No final do mês de Março, a Google alcançou um marco histórico muito aguardado. Pela primeira vez, metade dos utilizadores da gigante tecnológica acedeu aos seus serviços através de IPv6. Este momento assinala a primeira ocasião em que o tráfego do novo protocolo atingiu a paridade com o IPv4 a esta escala, o que indica um afastamento claro de um sistema de endereços que já ultrapassou os limites do seu design original.
As estatísticas da Google mostram uma subida constante na utilização global do IPv6, a passar de valores próximos de zero no início de 2012 para 50,1% no dia 28 de Março, a ultrapassar brevemente o IPv4. Embora a marca não se tenha mantido de forma permanente, a utilização oscila agora entre os 45% e os 50%.
De acordo com o TechSpot, outras entidades confirmam esta tendência.
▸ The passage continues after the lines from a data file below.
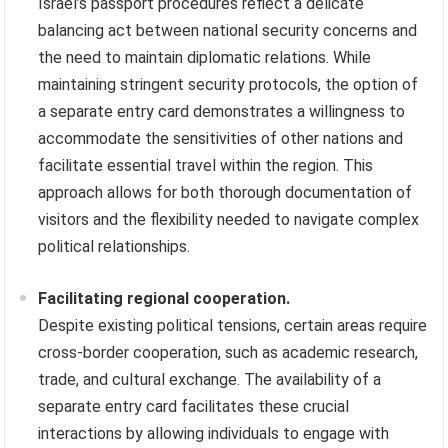
Israel’s passport procedures reflect a delicate
balancing act between national security concerns and
the need to maintain diplomatic relations. While
maintaining stringent security protocols, the option of
a separate entry card demonstrates a willingness to
accommodate the sensitivities of other nations and
facilitate essential travel within the region. This
approach allows for both thorough documentation of
visitors and the flexibility needed to navigate complex
political relationships.
Facilitating regional cooperation.
Despite existing political tensions, certain areas require
cross-border cooperation, such as academic research,
trade, and cultural exchange. The availability of a
separate entry card facilitates these crucial
interactions by allowing individuals to engage with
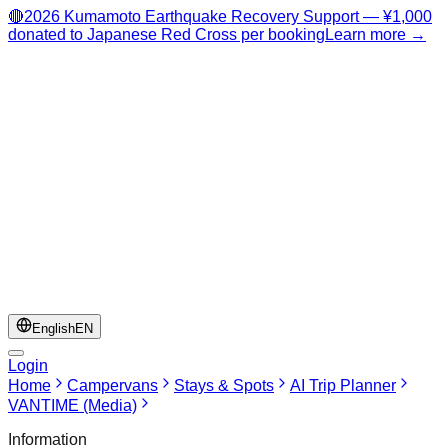
🔴
2026 Kumamoto Earthquake Recovery Support — ¥1,000
donated to Japanese Red Cross per booking
Learn more →
English
EN
Login
Home
Campervans
Stays & Spots
AI Trip Planner
VANTIME (Media)
Information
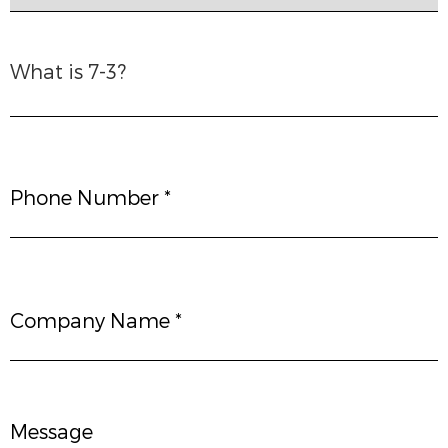
What is 7-3?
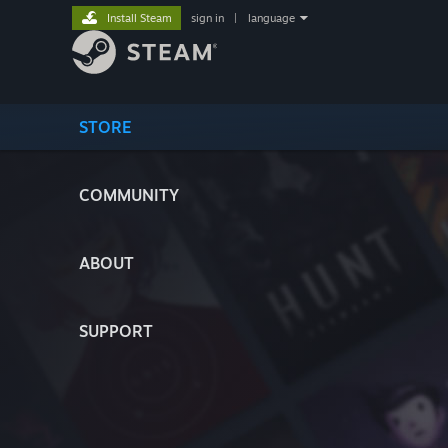
Install Steam
sign in
|
language
STORE
COMMUNITY
ABOUT
SUPPORT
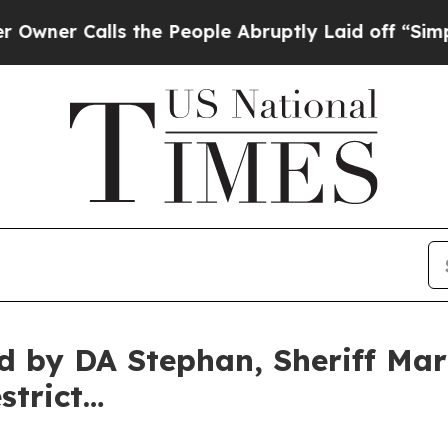
Calls the People Abruptly Laid off “Simply a 
ed by DA Stephan, Sheriff Mar
strict…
O Asia Pacific Network Information Center (APNIC) estima que 43% dos utilizadores já dependem do IPv6, com a adopção na Ásia e nas Américas a aproximar-se de metade. Por sua vez, a Cloudflare, que mede o tráfego em vez das alocações, refere que cerca de 40% dos pacotes de Internet viajam agora sobre o protocolo mais recente. Em conjunto, os dados provam que a tecnologia deixou de ser experimental para passar a ter um uso rotineiro em grande parte da Internet.
O esgotamento dos endereços antigos
O protocolo IPv4, introduzido em 1980, disponibiliza cerca de 4,3 mil milhões de endereços na teoria e perto de 3,7 mil milhões na prática. A rápida expansão dos sistemas ligados à Internet, desde computadores pessoais a smartphones e, mais recentemente, dispositivos da Internet das Coisas e infraestruturas na cloud, consumiu esse conjunto muito mais rápido do que o previsto.
Em 2011, o conjunto global gerido pela Internet Assigned Numbers Authority (IANA) estava efectivamente esgotado, e os registos regionais seguiram o mesmo caminho pouco depois. O que restou transitou para um mercado secundário, onde os endereços IPv4 chegaram a ser vendidos por cerca de 50 dólares cada em 2019.
Atribuir um endereço IPv4 público acarreta agora um custo mensurável à escala empresarial. A Amazon formalizou essa realidade em 2024 ao passar a cobrar 0,005 dólares por hora por cada endereço alocado aos seus serviços. A taxa por IP é pequena, mas em grande escala acumula-se e dá aos operadores mais um motivo para mudar mais tráfego para o IPv6.
Vantagens técnicas e ganhos de velocidade
Do ponto de vista técnico, o IPv6 resolve a limitação central. Desenhado em 1998, expande o espaço de endereçamento de forma a remover as restrições de alocação. No entanto, a adoção estagnou durante anos devido à complexidade de implementação e ao uso generalizado de soluções alternativas, como a Tradução de Endereços de Rede (NAT), que permitia a vários dispositivos partilhar um único endereço IPv4.
Essas soluções alternativas, embora eficazes, adicionaram camadas de processamento extra à comunicação de rede. Ao permitir uma conectividade directa ponto a ponto, o IPv6 remove grande parte dessa sobrecarga. Na prática, este design produziu ganhos de velocidade mensuráveis. Testes do Facebook mostraram ligações IPv6 a funcionar de forma 10 a 15% mais rápida, enquanto a Akamai observou uma melhoria de cerca de 5% nos tempos de carregamento de páginas em dispositivos móveis.
As preocupações iniciais com o novo protocolo diminuíram à medida que o hardware de rede e o software amadureceram. A maior parte da resistência actual já não é técnica, mas sim inércia. Apesar disso, o IPv4 continua a funcionar e muitas organizações têm conseguido adiar a migração. Contudo, ao actualizar a infra-estrutura para suportar as novas normas, os utilizadores devem manter as boas práticas de segurança.
Os dados recentes indicam que a transição está a acelerar, à medida que a escassez de endereços se traduz em custos directos e atrito operacional. O marco alcançado no final de Março não dita o fim do IPv4, mas marca um ponto de viragem, com o protocolo sucessor a processar uma quota comparável do tráfego real da Internet pela primeira vez.